“The only thing more dangerous than someone who doesn’t know what they are doing, is someone who thinks they know what they are doing”
These words of wisdom came from a past mentor, and they really stuck with me throughout my career in Information Technology. We work in an ever-evolving field, where staying up to date with the bleeding edge of technological progress can be daunting. It’s an important aspect of the job, however, and I believe it always will be. We’re never going to get to a point where tech just stops changing, so we need to keep learning along with the changes.
This is the heart of why training, and through it certification, are important. There are those who will say that certifications are “just a piece of paper” (interestingly a throwback to a lesser technological time when we printed these out and hung them up). I defend the process, citing that through training and certification, we can generally more accurately gauge a person’s technological aptitude.
This aptitude is important in our field for many reasons. Chief among them is adaptability and tech savvy. It would be ludicrous to expect every technician and engineer to know the deepest ins and outs of every operating system and application by heart. However, though training we can come to know, at the very least, the generalities of these components. Knowing how something works at the basest levels is the best way to begin troubleshooting it when it inevitably breaks.

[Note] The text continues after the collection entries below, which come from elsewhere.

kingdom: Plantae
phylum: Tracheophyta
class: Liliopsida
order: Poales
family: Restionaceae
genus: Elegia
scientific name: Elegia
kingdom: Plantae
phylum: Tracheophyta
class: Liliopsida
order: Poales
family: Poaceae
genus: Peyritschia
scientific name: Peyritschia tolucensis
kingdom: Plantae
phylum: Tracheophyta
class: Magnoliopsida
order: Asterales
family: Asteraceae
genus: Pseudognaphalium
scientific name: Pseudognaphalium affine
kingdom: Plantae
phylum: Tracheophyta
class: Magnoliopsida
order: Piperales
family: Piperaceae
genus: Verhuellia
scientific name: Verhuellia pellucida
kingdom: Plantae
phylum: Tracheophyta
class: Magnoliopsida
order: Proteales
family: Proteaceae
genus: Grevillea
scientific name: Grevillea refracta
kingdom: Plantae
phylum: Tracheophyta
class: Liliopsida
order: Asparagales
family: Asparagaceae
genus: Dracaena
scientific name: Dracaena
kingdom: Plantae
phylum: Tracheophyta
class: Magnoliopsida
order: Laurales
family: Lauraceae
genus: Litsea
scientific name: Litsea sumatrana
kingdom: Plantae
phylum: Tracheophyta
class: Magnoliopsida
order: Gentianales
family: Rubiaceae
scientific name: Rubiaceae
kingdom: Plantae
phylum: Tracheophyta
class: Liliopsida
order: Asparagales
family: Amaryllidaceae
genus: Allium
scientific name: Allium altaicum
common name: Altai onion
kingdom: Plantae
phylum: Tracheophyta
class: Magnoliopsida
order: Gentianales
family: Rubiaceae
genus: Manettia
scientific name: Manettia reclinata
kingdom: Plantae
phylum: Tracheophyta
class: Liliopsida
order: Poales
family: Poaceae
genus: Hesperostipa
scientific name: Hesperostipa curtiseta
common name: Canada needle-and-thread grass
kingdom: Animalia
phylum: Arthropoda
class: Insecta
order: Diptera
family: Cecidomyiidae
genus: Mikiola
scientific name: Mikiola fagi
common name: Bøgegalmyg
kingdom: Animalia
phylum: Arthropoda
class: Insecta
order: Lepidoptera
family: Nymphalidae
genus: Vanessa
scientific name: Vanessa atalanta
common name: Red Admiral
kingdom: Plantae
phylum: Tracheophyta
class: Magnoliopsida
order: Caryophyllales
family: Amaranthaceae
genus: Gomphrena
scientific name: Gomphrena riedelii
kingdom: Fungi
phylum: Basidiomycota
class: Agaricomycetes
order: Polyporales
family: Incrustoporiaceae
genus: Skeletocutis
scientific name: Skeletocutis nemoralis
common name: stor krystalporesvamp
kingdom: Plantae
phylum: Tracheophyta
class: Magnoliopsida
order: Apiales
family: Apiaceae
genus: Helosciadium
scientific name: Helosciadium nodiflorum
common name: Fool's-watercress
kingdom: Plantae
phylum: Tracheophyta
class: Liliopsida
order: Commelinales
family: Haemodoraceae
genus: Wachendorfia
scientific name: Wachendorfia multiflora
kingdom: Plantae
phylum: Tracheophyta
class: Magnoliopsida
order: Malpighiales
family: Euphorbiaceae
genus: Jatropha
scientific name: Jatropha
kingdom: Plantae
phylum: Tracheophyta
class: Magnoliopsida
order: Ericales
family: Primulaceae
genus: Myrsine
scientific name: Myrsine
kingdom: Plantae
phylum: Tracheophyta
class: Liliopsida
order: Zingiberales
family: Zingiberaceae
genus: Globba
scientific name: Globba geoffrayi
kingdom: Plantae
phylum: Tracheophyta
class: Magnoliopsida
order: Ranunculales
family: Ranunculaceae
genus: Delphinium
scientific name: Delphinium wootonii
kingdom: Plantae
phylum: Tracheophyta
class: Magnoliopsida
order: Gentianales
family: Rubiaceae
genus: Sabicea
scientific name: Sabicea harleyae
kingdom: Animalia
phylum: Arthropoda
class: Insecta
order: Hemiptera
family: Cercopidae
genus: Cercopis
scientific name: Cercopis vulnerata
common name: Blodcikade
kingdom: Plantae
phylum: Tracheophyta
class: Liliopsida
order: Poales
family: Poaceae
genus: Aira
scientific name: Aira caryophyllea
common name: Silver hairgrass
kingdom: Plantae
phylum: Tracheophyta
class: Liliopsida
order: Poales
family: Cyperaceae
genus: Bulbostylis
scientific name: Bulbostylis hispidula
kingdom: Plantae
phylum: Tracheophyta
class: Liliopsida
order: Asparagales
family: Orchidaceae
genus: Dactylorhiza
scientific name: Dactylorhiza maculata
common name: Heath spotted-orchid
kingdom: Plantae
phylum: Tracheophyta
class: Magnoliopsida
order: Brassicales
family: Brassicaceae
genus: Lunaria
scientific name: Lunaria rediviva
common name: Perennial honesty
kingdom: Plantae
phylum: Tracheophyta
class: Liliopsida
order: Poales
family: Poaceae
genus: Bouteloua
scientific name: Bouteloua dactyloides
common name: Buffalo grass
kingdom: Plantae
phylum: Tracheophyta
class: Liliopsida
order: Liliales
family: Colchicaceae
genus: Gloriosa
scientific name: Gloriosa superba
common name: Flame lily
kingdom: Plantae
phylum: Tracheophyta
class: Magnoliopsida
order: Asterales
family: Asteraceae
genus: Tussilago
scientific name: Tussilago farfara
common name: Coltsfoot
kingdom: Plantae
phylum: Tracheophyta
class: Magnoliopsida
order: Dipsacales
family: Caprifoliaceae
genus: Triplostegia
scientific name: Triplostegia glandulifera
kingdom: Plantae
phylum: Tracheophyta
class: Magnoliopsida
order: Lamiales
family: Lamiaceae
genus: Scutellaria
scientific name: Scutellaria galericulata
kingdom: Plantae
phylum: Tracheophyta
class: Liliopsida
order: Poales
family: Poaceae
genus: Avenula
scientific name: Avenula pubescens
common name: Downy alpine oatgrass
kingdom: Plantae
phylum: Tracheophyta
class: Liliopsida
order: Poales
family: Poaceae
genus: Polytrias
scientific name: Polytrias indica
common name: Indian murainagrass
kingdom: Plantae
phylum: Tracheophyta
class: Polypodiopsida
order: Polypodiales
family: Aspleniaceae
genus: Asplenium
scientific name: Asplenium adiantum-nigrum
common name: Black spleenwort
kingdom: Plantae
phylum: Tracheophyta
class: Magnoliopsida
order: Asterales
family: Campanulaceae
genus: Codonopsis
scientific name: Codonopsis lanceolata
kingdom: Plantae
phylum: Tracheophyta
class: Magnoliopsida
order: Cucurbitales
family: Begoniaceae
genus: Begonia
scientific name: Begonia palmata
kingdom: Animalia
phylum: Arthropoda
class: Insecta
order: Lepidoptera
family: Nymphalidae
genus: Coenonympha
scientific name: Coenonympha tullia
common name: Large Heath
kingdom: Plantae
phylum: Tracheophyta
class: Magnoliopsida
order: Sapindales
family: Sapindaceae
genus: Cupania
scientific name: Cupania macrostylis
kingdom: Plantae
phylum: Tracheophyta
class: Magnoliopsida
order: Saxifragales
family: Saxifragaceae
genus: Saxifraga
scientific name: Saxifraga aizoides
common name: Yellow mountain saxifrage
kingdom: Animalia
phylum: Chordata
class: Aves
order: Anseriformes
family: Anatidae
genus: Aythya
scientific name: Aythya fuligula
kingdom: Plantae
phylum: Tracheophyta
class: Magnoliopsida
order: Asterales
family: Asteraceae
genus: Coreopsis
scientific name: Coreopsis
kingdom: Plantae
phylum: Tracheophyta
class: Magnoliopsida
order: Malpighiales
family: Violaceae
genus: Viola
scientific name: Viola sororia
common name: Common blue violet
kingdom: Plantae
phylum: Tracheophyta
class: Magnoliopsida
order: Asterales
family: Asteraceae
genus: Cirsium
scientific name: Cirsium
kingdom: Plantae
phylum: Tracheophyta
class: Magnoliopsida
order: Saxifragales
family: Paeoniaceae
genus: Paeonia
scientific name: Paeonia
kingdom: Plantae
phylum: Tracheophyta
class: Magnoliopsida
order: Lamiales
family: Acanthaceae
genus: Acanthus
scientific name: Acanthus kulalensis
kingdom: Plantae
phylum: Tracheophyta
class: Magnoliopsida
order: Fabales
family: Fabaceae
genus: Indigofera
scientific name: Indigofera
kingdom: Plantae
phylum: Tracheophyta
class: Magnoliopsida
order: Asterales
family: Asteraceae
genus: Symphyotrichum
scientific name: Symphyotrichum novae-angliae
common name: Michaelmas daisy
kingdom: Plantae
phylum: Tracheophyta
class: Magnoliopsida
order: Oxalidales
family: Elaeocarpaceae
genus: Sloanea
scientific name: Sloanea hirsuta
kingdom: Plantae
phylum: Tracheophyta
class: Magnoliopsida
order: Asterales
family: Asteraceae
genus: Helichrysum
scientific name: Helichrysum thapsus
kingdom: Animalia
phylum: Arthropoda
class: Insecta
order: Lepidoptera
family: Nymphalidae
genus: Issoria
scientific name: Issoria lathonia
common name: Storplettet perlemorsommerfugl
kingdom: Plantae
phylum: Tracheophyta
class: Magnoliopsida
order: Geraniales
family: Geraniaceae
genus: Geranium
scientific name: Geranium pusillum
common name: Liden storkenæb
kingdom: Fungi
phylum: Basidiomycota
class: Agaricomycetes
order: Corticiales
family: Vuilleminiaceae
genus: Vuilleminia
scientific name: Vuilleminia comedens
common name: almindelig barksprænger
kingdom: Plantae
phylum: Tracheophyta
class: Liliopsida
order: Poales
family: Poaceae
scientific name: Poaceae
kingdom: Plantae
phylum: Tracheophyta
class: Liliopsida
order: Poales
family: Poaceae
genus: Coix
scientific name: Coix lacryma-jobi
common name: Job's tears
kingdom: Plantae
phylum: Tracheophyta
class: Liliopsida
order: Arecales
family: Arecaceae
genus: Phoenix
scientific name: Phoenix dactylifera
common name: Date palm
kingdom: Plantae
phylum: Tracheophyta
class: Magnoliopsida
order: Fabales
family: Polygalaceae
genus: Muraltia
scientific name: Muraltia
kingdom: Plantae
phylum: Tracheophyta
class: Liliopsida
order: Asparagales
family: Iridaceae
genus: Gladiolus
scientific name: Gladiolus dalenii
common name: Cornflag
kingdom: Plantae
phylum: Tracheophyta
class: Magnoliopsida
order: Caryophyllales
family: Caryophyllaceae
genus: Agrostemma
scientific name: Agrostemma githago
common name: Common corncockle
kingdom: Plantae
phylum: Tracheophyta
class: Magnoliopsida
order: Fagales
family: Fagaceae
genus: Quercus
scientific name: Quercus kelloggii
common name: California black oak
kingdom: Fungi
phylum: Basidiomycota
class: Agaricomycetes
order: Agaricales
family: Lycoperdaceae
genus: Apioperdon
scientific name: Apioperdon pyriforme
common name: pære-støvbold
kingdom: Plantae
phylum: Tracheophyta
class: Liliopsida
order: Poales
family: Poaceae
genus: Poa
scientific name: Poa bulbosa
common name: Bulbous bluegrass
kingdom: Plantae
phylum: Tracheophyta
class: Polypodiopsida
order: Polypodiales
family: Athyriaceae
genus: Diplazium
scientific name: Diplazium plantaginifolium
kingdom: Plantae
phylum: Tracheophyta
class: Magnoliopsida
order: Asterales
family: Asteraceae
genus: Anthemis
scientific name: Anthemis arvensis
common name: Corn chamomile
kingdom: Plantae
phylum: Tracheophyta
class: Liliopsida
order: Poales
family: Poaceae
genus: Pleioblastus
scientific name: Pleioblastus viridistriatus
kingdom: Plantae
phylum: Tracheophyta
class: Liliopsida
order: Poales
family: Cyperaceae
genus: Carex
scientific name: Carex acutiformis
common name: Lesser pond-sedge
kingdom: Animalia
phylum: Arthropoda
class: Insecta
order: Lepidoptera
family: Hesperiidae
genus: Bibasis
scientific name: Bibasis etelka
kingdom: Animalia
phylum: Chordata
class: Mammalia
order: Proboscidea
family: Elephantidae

Additionally, seeking out training and certification shows a dedication to learning. And as I’ve said, in this field, we must always be learning, or we risk being left behind. Specifically, for me, my Amazon Web Services certification has become invaluable in moving my career forward from a technical standpoint. That, and my VMware Certified Professional certification prior to it. The knowledge gained from the coursework leading up to getting these certifications itself was a great boon, arming me with information that might only have been gained otherwise through trial and error or multiple failures. When we take training seriously, it prepares us for break/fix or troubleshooting scenarios. We go into problem situations with advanced information that could save us time in getting a client back to an operational state.
While it is possible to be an outstanding IT professional without any certifications, I believe with technology moving so fast, having them is an indicator of a dedication to knowledge. That dedication is, in many cases, the difference between someone who thinks they know what they are doing, and someone who does know.